Admonester me plaît bien. C'est assez rare comme terme. Comment lui donner plus de poids?_ vertement admonester_?


----------



## Chimel

J'avais aussi pensé à _admonester_ (ou à _tancer_), mais pour moi c'est beaucoup trop faible par rapport à l'idée que l'on cherche à exprimer. C'est plutôt de l'ordre de la réprimande ("Ce n'est pas bien, ce que vous avez fait là") alors qu'ici on parle d'une personne énervée et agressive, qui devait être très en colère et qui a sans doute utilisé un vocabulaire très direct, voire blessant.


----------



## pointvirgule

Il y a aussi _passer un savon à qqn_, ou _savonner qqn_, qui signifie réprimander sévèrement.


----------



## Missrapunzel

En fait la personne était très en colère (et l'a bien montré!) mais l'autre (qui a reçu cette engueulade) n'y était pour rien dans sa colère. La "victime" ne méritait pas les reproches et ne pouvait rien faire au problème de l'autre. La personne avait juste besoin de passer ses nerfs sur quelqu'un de façon très agressive. 

Je cherche une expression forte, sophistiquée, et plutôt formelle. 
_Adresser un flot de _ _ _ _?_ 
_ _ _  vertement?


----------



## dupo

... passé ses nerfs sur...

s'est défoulé sur...

s'est déchaîné sur...

Le patron s'est déchaîné sur Jacques...

Le patron a VIDE SA BILE sur Jacques (ou déversé sa bile)


----------



## Missrapunzel

Merci dupo!! J'aime bien "_passer ses nerfs sur_". Pour "_vider sa bile_", ça ne me semble pas trop adapté à un emploi formel.


----------



## dupo

Missrapunzel said:


> Merci dupo!! J'aime bien "_passer ses nerfs sur_". Pour "_vider sa bile_", ça ne me semble pas trop adapté à un emploi formel.
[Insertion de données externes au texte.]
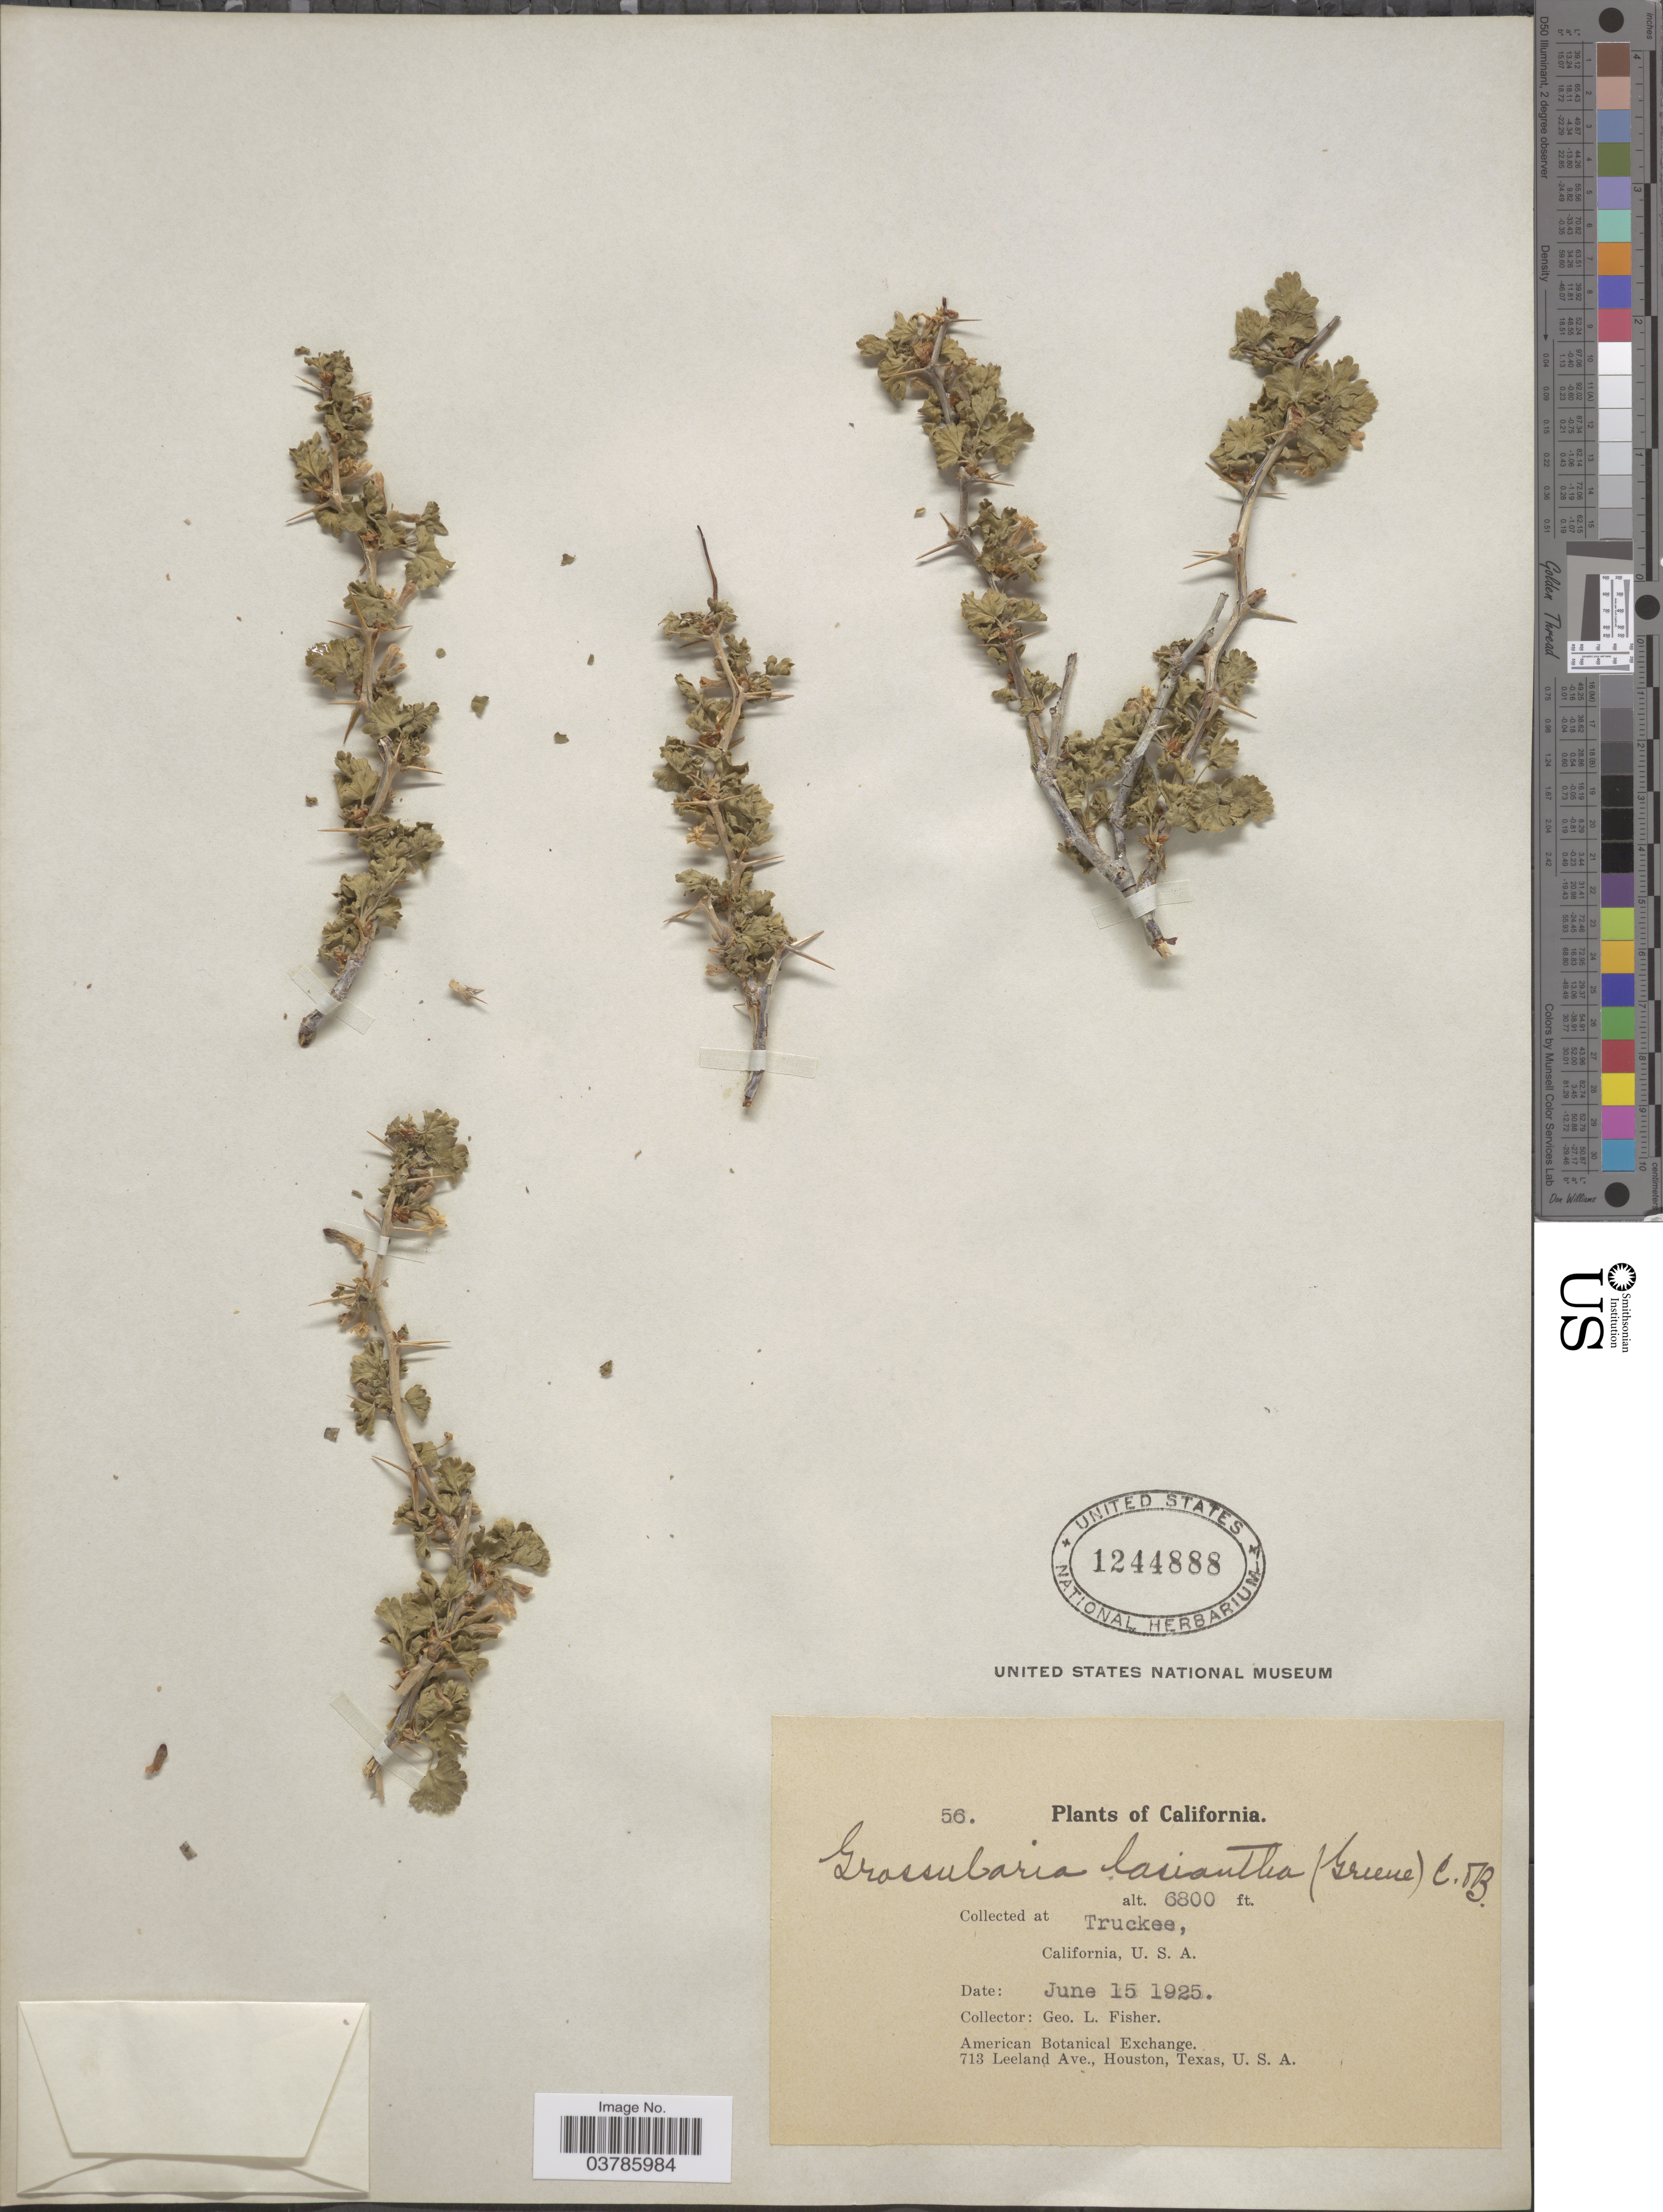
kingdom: Plantae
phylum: Tracheophyta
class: Magnoliopsida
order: Saxifragales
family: Grossulariaceae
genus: Ribes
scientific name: Ribes lasianthum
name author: Greene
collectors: G. L. Fisher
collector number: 56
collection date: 1925-06-15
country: United States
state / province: California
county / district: Nevada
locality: Truckee.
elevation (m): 2073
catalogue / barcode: US 1244888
"vider sa bile" serait formel en littérature mais pas, j'en conviens, dans un usage administratif tel qu'une lettre d'avocat


----------



## JeanDeSponde

Par _engueuler comme du poisson pourri_, entendez-vous ou non des insultes ?


> Accabler d'injures : ça ne me semble pas totalement adapté ici car il n'y a pas eu d'insultes.
> Traiter de tous les noms irait bien, j'y ai déjà pensé [...]


Pour moi, _traiter de tous les noms_ est une manière polie de dire _insulter_...?

S'il s'agit d'une lettre d'avocat, je m'efforcerais d'être factuel avant d'être formel.
_Utilisé un langage inapproprié et offensant_ ? (s'il y a eu un langage ingurieux)
_Utilisé un langage inapproprié pour adresser des reproches injustifiés_ ?


----------



## dupo

Elle a précisé qu'il n'y avait pas d'insultes


----------



## JeanDeSponde

C'est ce que j'ai aussi lu, d'où ma question sur _traiter de tous les noms_ qui signifier _insulter_...


----------



## KaRiNe_Fr

Salut Miss,

Il me venait « enguirlander », mais c'est pas trop formel non plus !


----------



## Maître Capello

Je pense quant à moi à *houspiller*.


----------



## Missrapunzel

Merci encore pour vos réponses!! C'est fou ce qu'il y a comme synonymes pour dire qu'on s'est fait souffler dans les bronches!! Vous êtes très inspirés, ce qui me réjouit. 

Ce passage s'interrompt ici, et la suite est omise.